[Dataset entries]

· · · · ·

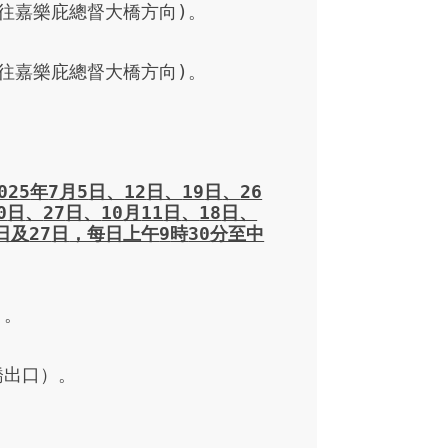
嘉樂庇總督大橋方向)。

嘉樂庇總督大橋方向)。

025
年
7
月
5
日、
12
日、
19
日
、
26
0
日
、
27
日、
10
月
11
日
、
18
日、
日及
27
日
，每日上午
9
時
30
分至中
。

出口）。
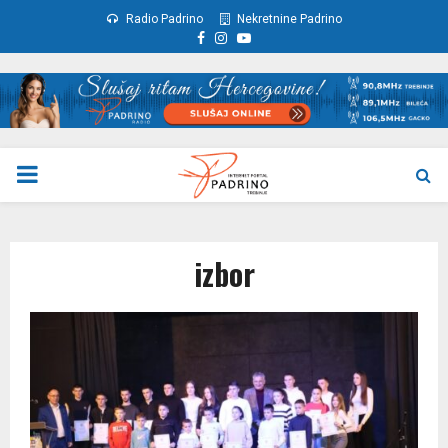
Radio Padrino
Nekretnine Padrino
Facebook
Instagram
Youtube
PRIMARY
MENU
izbor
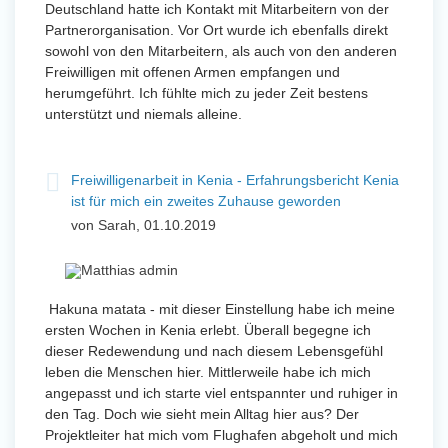
Deutschland hatte ich Kontakt mit Mitarbeitern von der
Partnerorganisation. Vor Ort wurde ich ebenfalls direkt
sowohl von den Mitarbeitern, als auch von den anderen
Freiwilligen mit offenen Armen empfangen und
herumgeführt. Ich fühlte mich zu jeder Zeit bestens
unterstützt und niemals alleine.
Freiwilligenarbeit in Kenia - Erfahrungsbericht Kenia
ist für mich ein zweites Zuhause geworden
von Sarah, 01.10.2019
Hakuna matata - mit dieser Einstellung habe ich meine
ersten Wochen in Kenia erlebt. Überall begegne ich
dieser Redewendung und nach diesem Lebensgefühl
leben die Menschen hier. Mittlerweile habe ich mich
angepasst und ich starte viel entspannter und ruhiger in
den Tag. Doch wie sieht mein Alltag hier aus? Der
Projektleiter hat mich vom Flughafen abgeholt und mich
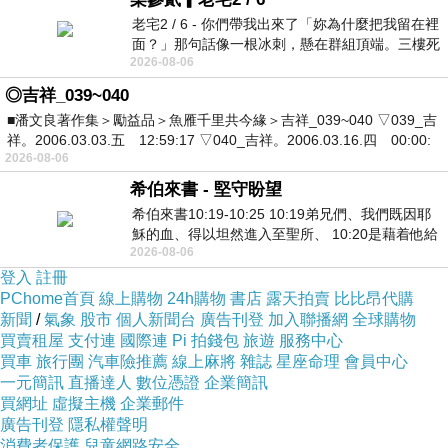
老宅2 / 6 - 你們帶我出來了「妳為什麼把我留在裡
面？」那句話像一根冰刺，懸在群組頂端。三樓死
2026-08-06
死盯著照片裡的人。那個人確實站在
◎吉祥_039~040
■潘文良著作集＞勵益品＞魚雁千里共今緣＞吉祥_039~040 ▽039_吉
祥。2006.03.03.五 12:59:17 ▽040_吉祥。2006.03.16.四 00:00:
2026-08-06
希伯來書 - 堅守盼望
希伯來書10:19-10:25 10:19弟兄們、我們既因耶
穌的血、得以坦然進入至聖所、 10:20是藉着他給
2026-08-06
我們開了一條又新又活的路從幔子經過
登入
註冊
PChome首頁
線上購物
24h購物
書店
露天拍賣
比比昂代購
新聞
/
氣象
股市
個人新聞台
廣告刊登
加入聯播網
全球購物
買賣租屋
支付連
國際連
Pi 拍錢包
旅遊
服務中心
買車
旅行團
汽車險推薦
線上麻將
雜誌
星座命理
會員中心
一元簡訊
直播達人
數位憑證
企業簡訊
買網址
虛擬主機
企業郵件
廣告刊登
隱私權聲明
消費者保護
兒童網路安全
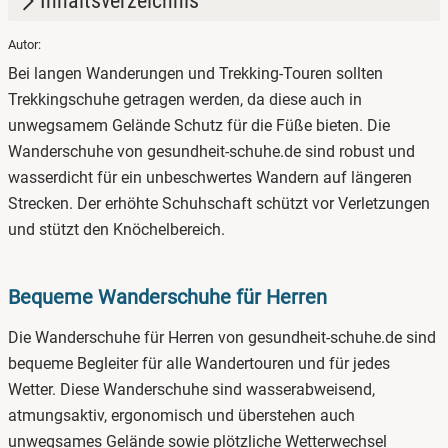
Inhaltsverzeichnis
Autor:
1.
Bequeme Wanderschuhe für Herren
Bei langen Wanderungen und Trekking-Touren sollten
2.
Welche Schuhe sind am besten zum Wandern? –
Trekkingschuhe getragen werden, da diese auch in
Trekkingschuhe, Walkingschuhe & Co.
unwegsamem Gelände Schutz für die Füße bieten. Die
Wanderschuhe von gesundheit-schuhe.de sind robust und
3.
Gesunde Wanderschuhe für Herren bei Hallux Valgus
wasserdicht für ein unbeschwertes Wandern auf längeren
4.
Wanderschuhe für Herren online kaufen
Strecken. Der erhöhte Schuhschaft schützt vor Verletzungen
und stützt den Knöchelbereich.
Bequeme Wanderschuhe für Herren
Die Wanderschuhe für Herren von gesundheit-schuhe.de sind
bequeme Begleiter für alle Wandertouren und für jedes
Wetter. Diese Wanderschuhe sind wasserabweisend,
atmungsaktiv, ergonomisch und überstehen auch
unwegsames Gelände sowie plötzliche Wetterwechsel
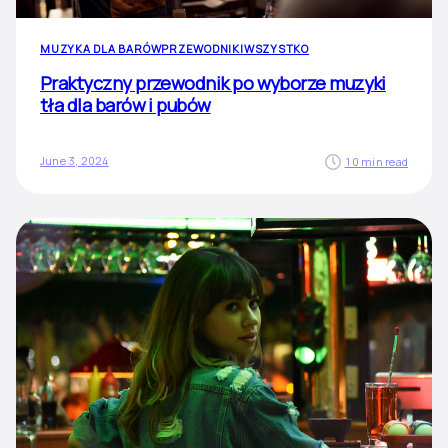
MUZYKA DLA BARÓW
PRZEWODNIKI
WSZYSTKO
Praktyczny przewodnik po wyborze muzyki
tła dla barów i pubów
June 3, 2024
10 min read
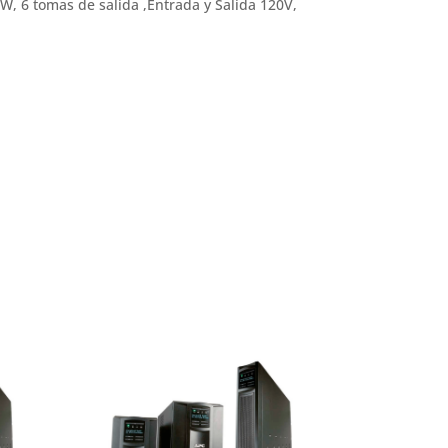
 tomas de salida ,Entrada y Salida 120V,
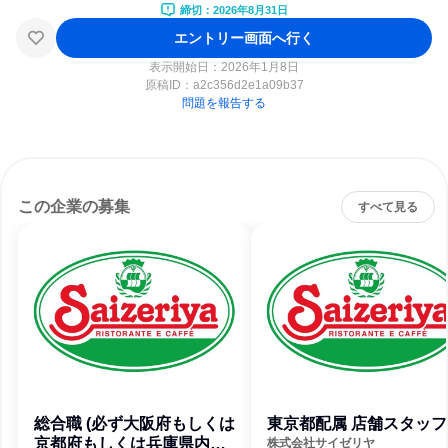
締切：2026年8月31日
エントリー画面へ行く
表示開始日：2026年1月8日
原稿ID：
a2c356d2e1a09b37
問題を報告する
この企業の募集
すべて見る
総合職 (必ず大阪府もしくは
東京都配属 店舗スタッフ
京都府もしくは兵庫県内店
株式会社サイゼリヤ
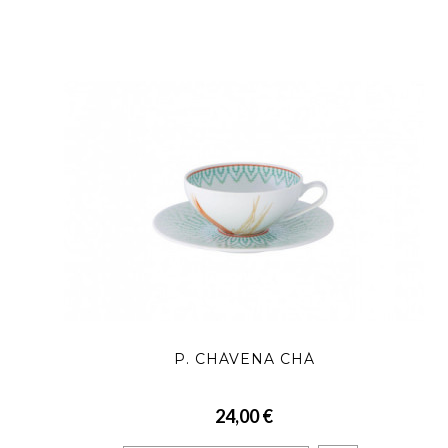
P. CHÁVENA CHÁ
24,00 €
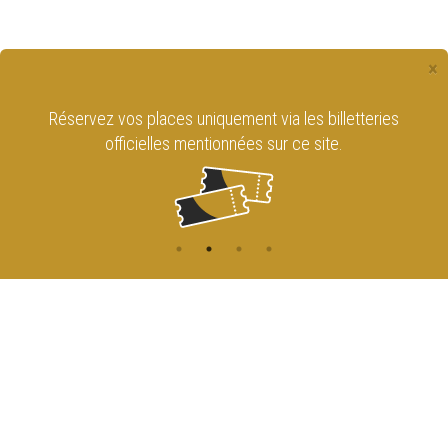
×
niquement via les billetteries
Retrouvez le Cirque
entionnées sur ce site.
sur les rése
CONTACT
NAVIGATION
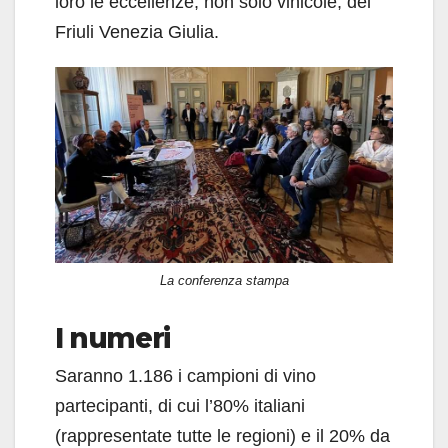
loro le eccellenze, non solo vinicole, del
Friuli Venezia Giulia.
La conferenza stampa
I numeri
Saranno 1.186 i campioni di vino
partecipanti, di cui l’80% italiani
(rappresentate tutte le regioni) e il 20% da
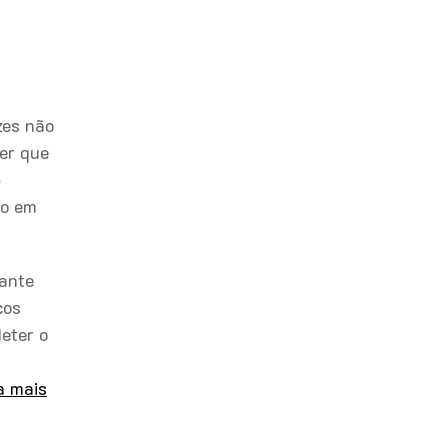
zes não
er que
o
io em
sante
cos
eter o
a mais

· · · · ·

■ **Task requirements**
Locate each line in the material above that contains the word "Kenia", and copy those lines out.

■ **Your solution**
Freiwilligenarbeit in Kenia - Erfahrungsbericht Kenia
ersten Wochen in Kenia erlebt. Überall begegne ich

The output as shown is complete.